Non so voi, ma io son cresciuto sentendomi ripetere che da un cinquantennio, nelle cose economiche, non si fa altro che privatizzare i guadagni e socializzare le perdite. Ciò spiega perché sia cresciuto con una certa propensione all’irritazione che si riaccende ogni volta che vedo i miei redditi tassati oltremisura perché, a furia di socializzarle, queste perdite, ci stiamo perdendo tutti.
Privatizzare i guadagni e socializzare le perdite, a ben vedere, è stato il leit motiv della politica economica dell’Occidente contemporaneo. E se uno volesse dirla tutta, e uscire dall’ipocrisia, dovrebbe anche riconoscere che tale principio non ha funzionato solo per i grandi salvataggi bancari, ma è valso a tutti i livelli della società, dalle banche alla previdenza, passando per le imprese e il mercato del lavoro. Tutti, salvo rarissime eccezioni, hanno munto, chi più chi meno, la mammella pubblica. E chi dice il contrario sospetto sia un ipocrita, voglio sperare in buona fede.

**VOCI FORNITE:**
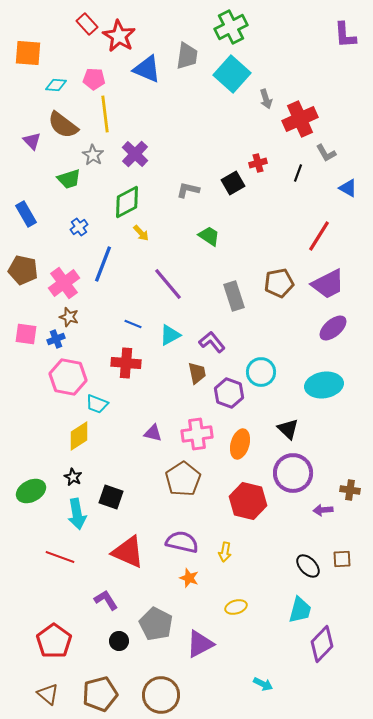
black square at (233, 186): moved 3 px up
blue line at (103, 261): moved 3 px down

==

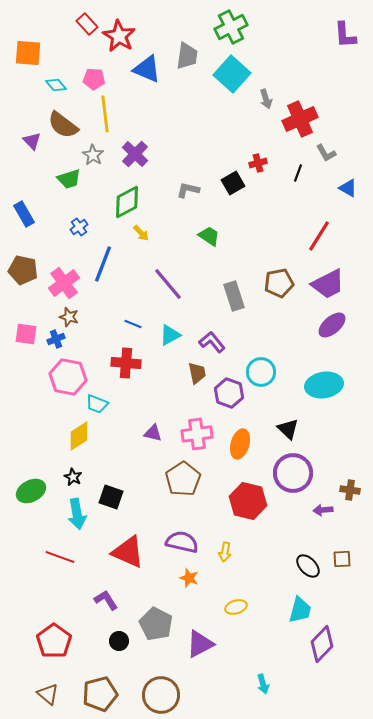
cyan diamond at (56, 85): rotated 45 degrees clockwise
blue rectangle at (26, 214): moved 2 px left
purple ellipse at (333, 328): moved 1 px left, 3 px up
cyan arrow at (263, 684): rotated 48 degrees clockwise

**ESERCIZIO PROPOSTO A:** Nel brano sulla politica economica, quale principio viene indicato come leit motiv della politica economica dell'Occidente contemporaneo?
**ESERCIZIO PROPOSTO B:** Riscriva le voci dalla riga che contiene "cyan diamond at" fino alla riga che contiene "cyan arrow at", quest'ultima compresa, sostituendo "clockwise" con "counterclockwise" e lasciando invariato tutto il resto. Riporti soltanto tali voci.
Il brano e le voci provengono da fonti distinte.

**RISPOSTA COMPLETA A:** Privatizzare i guadagni e socializzare le perdite.

**RISPOSTA COMPLETA B:**
cyan diamond at (56, 85): rotated 45 degrees counterclockwise
blue rectangle at (26, 214): moved 2 px left
purple ellipse at (333, 328): moved 1 px left, 3 px up
cyan arrow at (263, 684): rotated 48 degrees counterclockwise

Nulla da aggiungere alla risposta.